His filmography can be inadequately categorised by topics like crime, greed, power, guilt & redemption, but it is the cinematisation of those windows that make these themes real and personal, pushing us to reflect.
Much like his films, the quote has many layers to it whether intended or not, each one profound on its own, but iconic together. It speaks of a man running out of time but still possessing the fire of one who has an abundance of it. The need, the craving for more time so he can further express himself more through his films, but the want for an excess of it so he can also rest without the pressure of having to create. A pressure that only exists because time places it on him. But, is that pressure a bad thing? Maybe not.

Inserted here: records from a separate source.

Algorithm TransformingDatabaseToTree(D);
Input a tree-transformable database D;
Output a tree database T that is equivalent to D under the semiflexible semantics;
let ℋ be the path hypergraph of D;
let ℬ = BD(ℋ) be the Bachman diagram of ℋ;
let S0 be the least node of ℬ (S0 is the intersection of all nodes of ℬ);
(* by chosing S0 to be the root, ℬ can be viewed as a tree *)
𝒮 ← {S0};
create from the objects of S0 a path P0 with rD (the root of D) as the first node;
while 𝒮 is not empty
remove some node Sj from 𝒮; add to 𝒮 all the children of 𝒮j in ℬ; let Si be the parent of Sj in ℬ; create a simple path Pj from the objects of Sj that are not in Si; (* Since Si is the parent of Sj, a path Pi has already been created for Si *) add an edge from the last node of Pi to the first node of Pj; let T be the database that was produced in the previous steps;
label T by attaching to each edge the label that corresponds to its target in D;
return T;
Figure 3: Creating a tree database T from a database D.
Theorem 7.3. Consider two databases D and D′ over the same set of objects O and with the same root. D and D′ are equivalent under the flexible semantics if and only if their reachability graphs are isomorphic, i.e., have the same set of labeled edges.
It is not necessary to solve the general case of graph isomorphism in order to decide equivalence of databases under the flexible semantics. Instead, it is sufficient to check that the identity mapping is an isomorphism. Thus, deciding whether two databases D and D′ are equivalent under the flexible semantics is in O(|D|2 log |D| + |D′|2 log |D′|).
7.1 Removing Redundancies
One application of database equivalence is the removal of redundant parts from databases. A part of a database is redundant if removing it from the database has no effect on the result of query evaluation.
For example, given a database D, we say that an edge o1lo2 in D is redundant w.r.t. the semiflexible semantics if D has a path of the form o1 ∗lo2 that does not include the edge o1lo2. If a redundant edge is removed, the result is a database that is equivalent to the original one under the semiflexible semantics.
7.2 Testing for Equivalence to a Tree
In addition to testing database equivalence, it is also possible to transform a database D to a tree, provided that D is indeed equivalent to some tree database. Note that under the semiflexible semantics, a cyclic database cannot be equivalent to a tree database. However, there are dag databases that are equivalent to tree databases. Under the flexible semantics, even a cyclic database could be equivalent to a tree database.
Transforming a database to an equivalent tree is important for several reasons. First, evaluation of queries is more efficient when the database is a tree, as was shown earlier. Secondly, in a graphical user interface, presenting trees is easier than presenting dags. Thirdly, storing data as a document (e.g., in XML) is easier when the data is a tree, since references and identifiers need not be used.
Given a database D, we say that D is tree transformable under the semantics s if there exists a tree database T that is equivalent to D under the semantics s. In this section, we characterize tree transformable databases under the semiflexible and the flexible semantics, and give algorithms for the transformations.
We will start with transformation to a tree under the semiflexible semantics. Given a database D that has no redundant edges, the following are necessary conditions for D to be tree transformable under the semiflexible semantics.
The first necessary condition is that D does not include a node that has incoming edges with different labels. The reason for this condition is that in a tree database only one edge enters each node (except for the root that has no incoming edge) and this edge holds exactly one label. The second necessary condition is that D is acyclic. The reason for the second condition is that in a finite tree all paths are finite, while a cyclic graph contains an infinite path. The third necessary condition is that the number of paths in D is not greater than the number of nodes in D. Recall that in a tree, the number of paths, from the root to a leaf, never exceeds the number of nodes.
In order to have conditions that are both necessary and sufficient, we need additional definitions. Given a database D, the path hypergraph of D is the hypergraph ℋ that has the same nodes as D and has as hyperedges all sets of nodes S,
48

The quote actually exists almost as a companion piece to another quote from another iconic filmmaker, Akira Kurosawa. In the same interview that the quote is taken from, Scorsese refers to the legendary Japanese filmmaker’s remarks from a speech he made after receiving an Oscar – “Kurosawa, when he got his Oscar, when George Lucas and Steven Spielberg gave it to him, he said, ‘I’m only now beginning to see the possibility of what cinema could be, and it’s too late”.
By taking these two quotes together we can see what Scorsese is talking about on a more meaningful level. The harsh reality is that it very literally takes a lifetime to begin to understand the potential of what an art form or a medium or a passion can truly achieve, but once you’re able to grasp that potential, you’re left with little to no time to utilise that knowledge.
So if this is the constant controlling us, then what is the variable that is in our control? Perhaps the answer could be generalised into one word: Contribution.
It’s true that by the time these two masters of their craft understood the potential of it’s power, they didn’t have enough time to implement it to its full capacity, but what matters more, and frankly what means more is that, perhaps the goal isn’t for them to be able to harness the potential they’ve grasped, but for us to grasp the potential they’ve illuminated through their contribution.
So what does this mean for us? Does this mean that the only point of our contribution to our chosen fields or passions is for the people who come after us to utilise it? No. What it does mean is that in the case of these 2 artists, what they did achieve, was fulfilling their potential. They did exhaust their capabilities, they didn’t let their talent go to waste. Even though they felt they ran out of time, the time they did have was filled with them contributing their all to what they felt their purpose was.
If each one of us is made for a purpose then the closer we move towards that goal, the more meaningful our lives become. We might not be able to exhaust it or do it to perfection, but as long as we move closer in that direction and have the willingness to contribute with humility and in reverence we can do justice to what we were given.